Federation Guides › Legacy Federation Guide › Configure a SAML 1.x Producer › Setting Up Sessions for a SAML Affiliate Agent Consumer (optional)

Setting Up Sessions for a SAML Affiliate Agent Consumer (optional)

To configure sessions for a site using the SAML Affiliate Agent as the consumer, be aware of the following information:

• Session management is configured only if the SAML Affiliate Agent is acting as a SAML consumer. The SAML credential collector does not support this feature.
• The SAML Affiliate Agent does not support the SAML POST profile. Sessions can only be used with the SAML artifact profile.

Session management between a producer and a SAML Affiliate Agent can be handled in one of three ways:

Default

Producer and SAML Affiliate Agent maintain separate sessions.

Both the producer and the SAML Affiliate Agent establish sessions for the user. If a user idles out or the user reaches a timeout at the producer, the SAML Affiliate Agent is not notified. The same is true for a session that expires at the SAML Affiliate Agent.

Active

An active session is required at the producer.

Both the producer and SAML Affiliate Agent establish sessions. An active session is required at the producer for the SAML Affiliate Agent session to stay active. Producer sessions can remain active after a SAML Affiliate Agent session is terminated.

Shared

Producer and SAML Affiliate Agent maintain shared sessions.

If the SAML Affiliate Agent has implemented a shared-session model, the producer and the SAML Affiliate Agent can maintain a shared session. If the producer session expires or the user logs out at either site, the producer or the SAML Affiliate Agent terminate the sessions.

Note: For more information about session management, see the SAML Affiliate Agent Guide.

Configure a Default or Active Session Model

For the Default and Active session models, no specific configuration is required at the Producer. The configuration takes place at the SAML Affiliate Agent.

Configure a Shared Session Model

Shared sessions require a few steps to configure.

Follow these steps:

1. Navigate to Assertion settings.
2. Select the Shared Sessioning check box in the Session section.
3. Enter a value in the Sync Interval Second(s) field.

Sharing session information between the Producer and the SAML Affiliate Agent is enabled.

More Information:

Set the Sync Interval for Shared Sessions

Set the Sync Interval for Shared Sessions

The sync interval defines the frequency at which the SAML Affiliate Agent contacts the producer to validate session status.
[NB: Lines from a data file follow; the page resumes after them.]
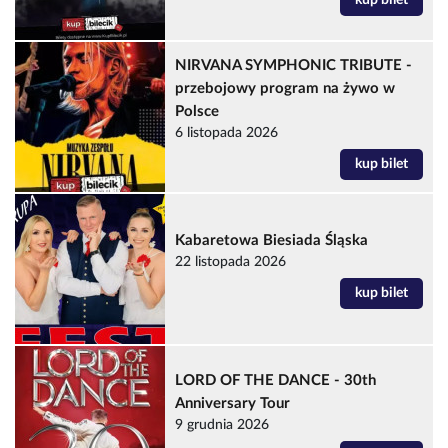
kup bilet
NIRVANA SYMPHONIC TRIBUTE -
przebojowy program na żywo w
Polsce
6 listopada 2026
kup bilet
Kabaretowa Biesiada Śląska
22 listopada 2026
kup bilet
LORD OF THE DANCE - 30th
Anniversary Tour
9 grudnia 2026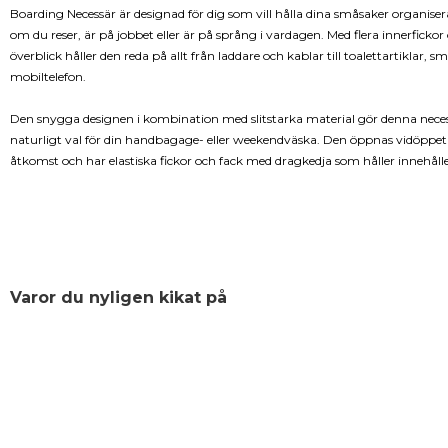
Boarding Necessär är designad för dig som vill hålla dina småsaker organiser
om du reser, är på jobbet eller är på språng i vardagen. Med flera innerfickor
överblick håller den reda på allt från laddare och kablar till toalettartiklar, s
mobiltelefon.
Den snygga designen i kombination med slitstarka material gör denna necessä
naturligt val för din handbagage- eller weekendväska. Den öppnas vidöppet 
åtkomst och har elastiska fickor och fack med dragkedja som håller innehålle
Varor du nyligen kikat på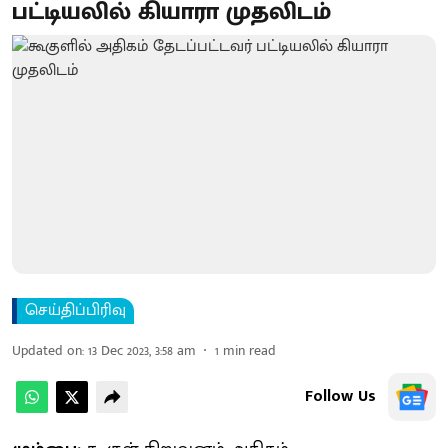
பட்டியலில் கியாரா முதலிடம்
செய்திப்பிரிவு
Updated on
:
13 Dec 2023, 3:58 am
1
min read
Follow Us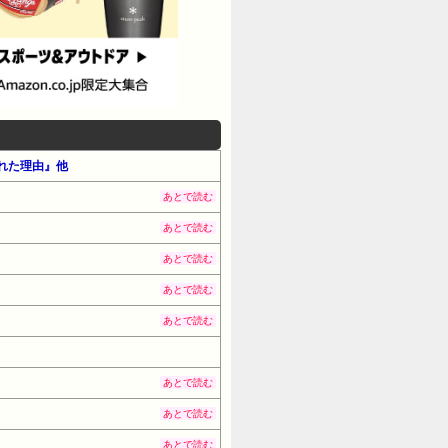
作れた理由』他
あとで読む
あとで読む
あとで読む
あとで読む
あとで読む
あとで読む
あとで読む
あとで読む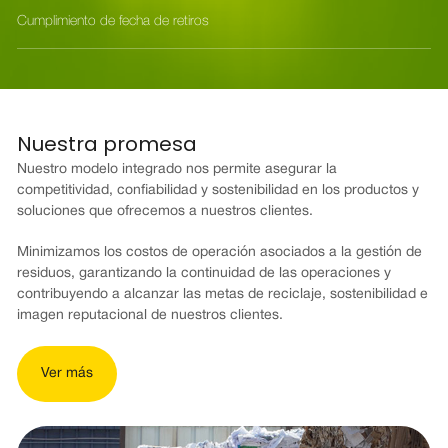
Cumplimiento de fecha de retiros
Nuestra promesa
Nuestro modelo integrado nos permite asegurar la
competitividad, confiabilidad y sostenibilidad en los productos y
soluciones que ofrecemos a nuestros clientes.
Minimizamos los costos de operación asociados a la gestión de
residuos, garantizando la continuidad de las operaciones y
contribuyendo a alcanzar las metas de reciclaje, sostenibilidad e
imagen reputacional de nuestros clientes.
Ver más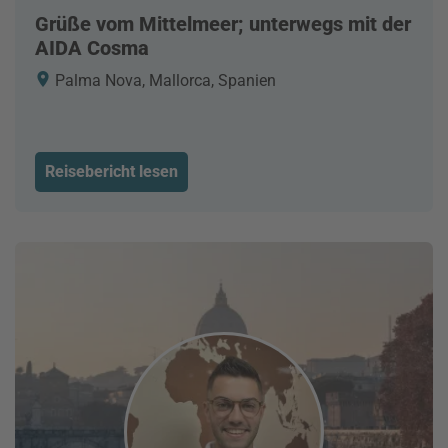
Grüße vom Mittelmeer; unterwegs mit der
AIDA Cosma
Palma Nova, Mallorca, Spanien
Reisebericht lesen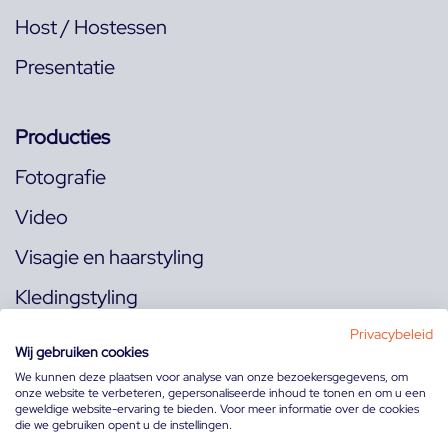
Host / Hostessen
Presentatie
Producties
Fotografie
Video
Visagie en haarstyling
Kledingstyling
Locaties
Privacybeleid
Wij gebruiken cookies
We kunnen deze plaatsen voor analyse van onze bezoekersgegevens, om
onze website te verbeteren, gepersonaliseerde inhoud te tonen en om u een
Volg ons op:
geweldige website-ervaring te bieden. Voor meer informatie over de cookies
die we gebruiken opent u de instellingen.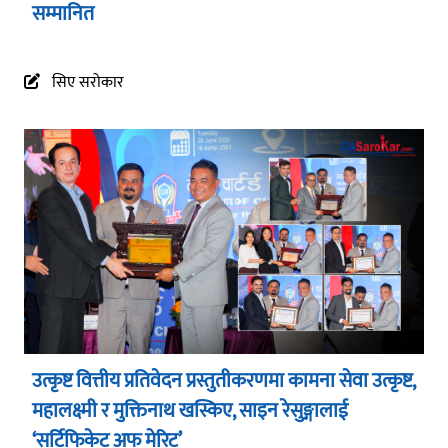
सम्मानित
सिए सरोकार
उत्कृष्ट वित्तीय प्रतिवेदन प्रस्तुतीकरणमा कामना सेवा उत्कृष्ट,
महालक्ष्मी र मुक्तिनाथ खस्किए, साइन रेसुङ्गालाई
‘सर्टिफिकेट अफ मेरिट’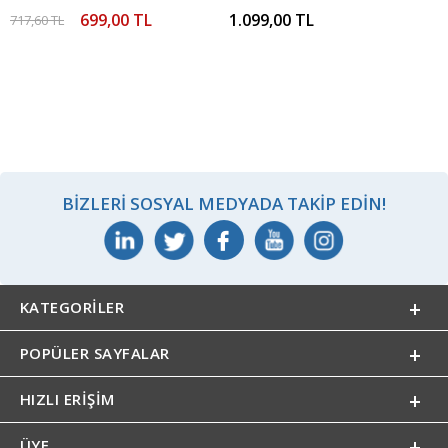
699,00 TL
1.099,00 TL
717,60 TL
BIZLERI SOSYAL MEDYADA TAKIP EDIN!
KATEGORILER
POPÜLER SAYFALAR
HIZLI ERIŞIM
ÜYE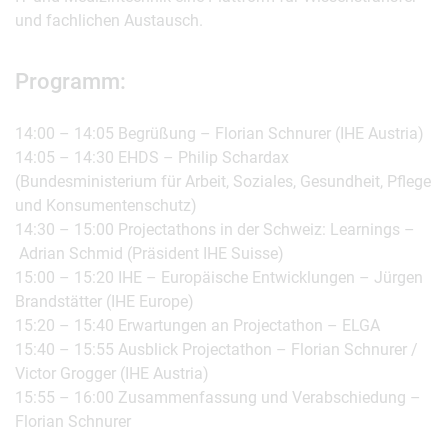
und fachlichen Austausch.
Programm:
14:00 – 14:05 Begrüßung – Florian Schnurer (IHE Austria)
14:05 – 14:30 EHDS – Philip Schardax
(Bundesministerium für Arbeit, Soziales, Gesundheit, Pflege
und Konsumentenschutz)
14:30 – 15:00 Projectathons in der Schweiz: Learnings –
Adrian Schmid (Präsident IHE Suisse)
15:00 – 15:20 IHE – Europäische Entwicklungen – Jürgen
Brandstätter (IHE Europe)
15:20 – 15:40 Erwartungen an Projectathon – ELGA
15:40 – 15:55 Ausblick Projectathon – Florian Schnurer /
Victor Grogger (IHE Austria)
15:55 – 16:00 Zusammenfassung und Verabschiedung –
Florian Schnurer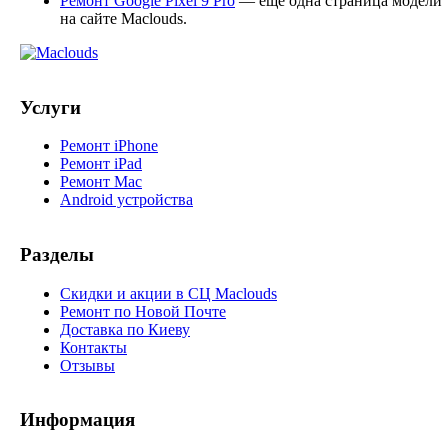
Ремонт Google Pixel 9 Pro
— ещё одна страница модели
на сайте Maclouds.
Услуги
Ремонт iPhone
Ремонт iPad
Ремонт Mac
Android устройства
Разделы
Скидки и акции в СЦ Maclouds
Ремонт по Новой Почте
Доставка по Киеву
Контакты
Отзывы
Информация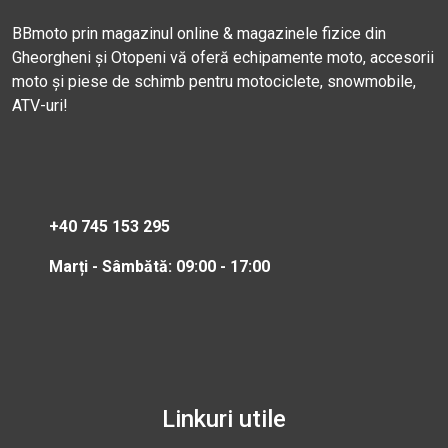
BBmoto prin magazinul online & magazinele fizice din
Gheorgheni și Otopeni vă oferă echipamente moto, accesorii
moto și piese de schimb pentru motociclete, snowmobile,
ATV-uri!
+40 745 153 295
Marți - Sâmbătă: 09:00 - 17:00
Linkuri utile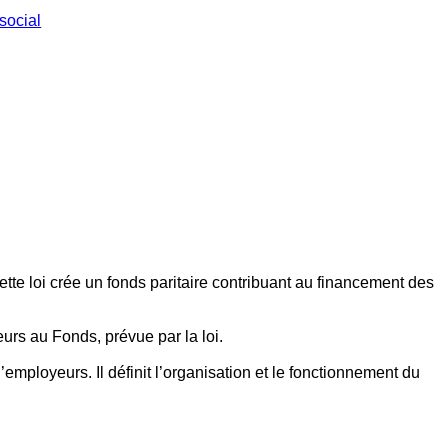
social
ette loi crée un fonds paritaire contribuant au financement des
eurs au Fonds, prévue par la loi.
employeurs. Il définit l’organisation et le fonctionnement du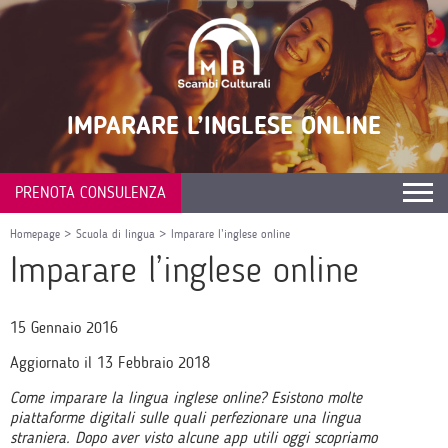
IMPARARE L’INGLESE ONLINE
PRENOTA CONSULENZA
Homepage
>
Scuola di lingua
>
Imparare l’inglese online
Imparare l’inglese online
15 Gennaio 2016
Aggiornato il 13 Febbraio 2018
Come imparare la lingua inglese online? Esistono molte
piattaforme digitali sulle quali perfezionare una lingua
straniera. Dopo aver visto alcune app utili oggi scopriamo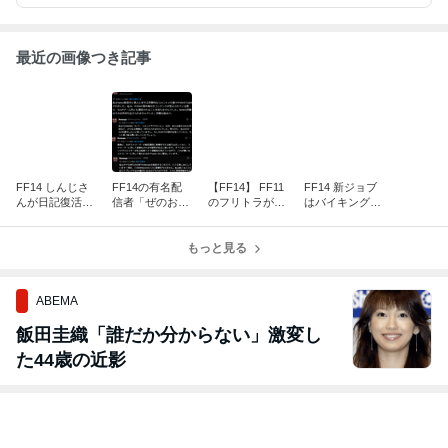
最近の画像つき記事
FF14 しんじさ
FF14の有名配
【FF14】 FF11
FF14 新ジョブ
んが日記復活、
信者「ぜのお
のフリトラが１
はバイキング
エナコさんの言
じ」が配信での
４日→無期限
か？？ファンフ
葉責めプレイ
攻撃的な発言に
に！LVも50→Lv
ェスの吉Pの発
（ご褒美）は続
よりBAN。ライ
もっと見る
75。 実装時期
言から推測。蛮
いてるらしいｗ
バルチームの工
不明。
神はヨルムンガ
作？
ンド？
ABEMA
飯田圭織「誰だか分からない」激変し
た44歳の近影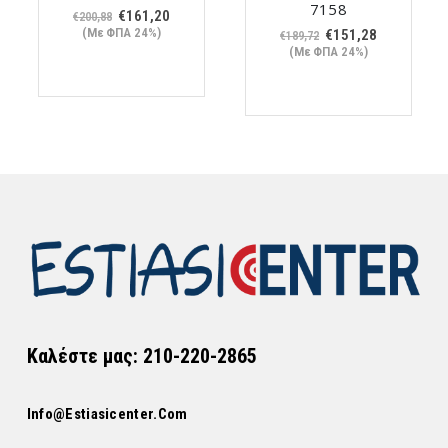
7158
Original
Η
€
161,20
€
200,88
ουσα
price
τρέχουσα
(Με ΦΠΑ 24%)
Original
Η
€
151,28
€
189,72
was:
τιμή
price
τρέχουσα
(Με ΦΠΑ 24%)
€200,88.
είναι:
was:
τιμή
40.
€161,20.
€189,72.
είναι:
€151,28.
Καλέστε μας: 210-220-2865
Info@estiasicenter.com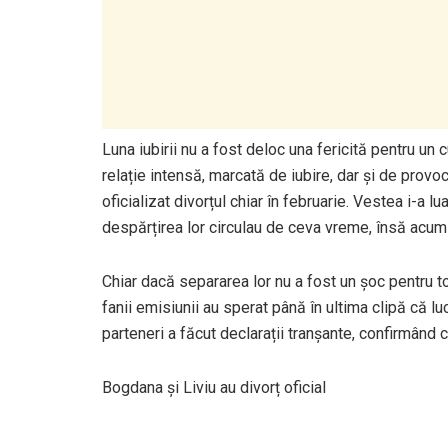
Luna iubirii nu a fost deloc una fericită pentru un
relație intensă, marcată de iubire, dar și de prov
oficializat divorțul chiar în februarie. Vestea i-a 
despărțirea lor circulau de ceva vreme, însă acum t
Chiar dacă separarea lor nu a fost un șoc pentru to
fanii emisiunii au sperat până în ultima clipă că luc
parteneri a făcut declarații tranșante, confirmând
Bogdana și Liviu au divorț oficial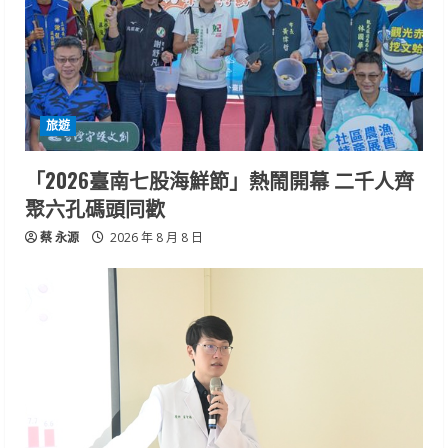
旅遊
「2026臺南七股海鮮節」熱鬧開幕 二千人齊
聚六孔碼頭同歡
蔡 永源
2026 年 8 月 8 日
The SAML Affiliate Agent learns the value of the sync interval from the assertion.

The sync interval helps ensure that the information at the session store and the information in the SAML Affiliate Agent is synchronized. For example, imagine that the sync interval is 2 minutes, and the user logs out at the producer at 4:00PM. The consumer session cookies do not become invalid until 4:02PM.

Note: The SAML Affiliate Agent does not automatically contact the producer only because of the value of the sync interval. The user has to be active at the consumer--that is, the user is requesting consumer resources.

Two factors affect the value of Sync Interval:

• If the value of Sync Interval is too small, the SAML Affiliate Agent keeps calling the session store. The continual calls slow down performance.
• The value must not be larger than 1/2 the lowest Idle Timeout Enabled value that is set for the realm where the user logs in. The Idle Timeout Enabled field is part of the session configuration for the realm.

Note: If the user visits the SAML Affiliate Agent before logging in at the producer, the user is redirected to a URL at the producer. This URL is referred to as the PortalQueryURL.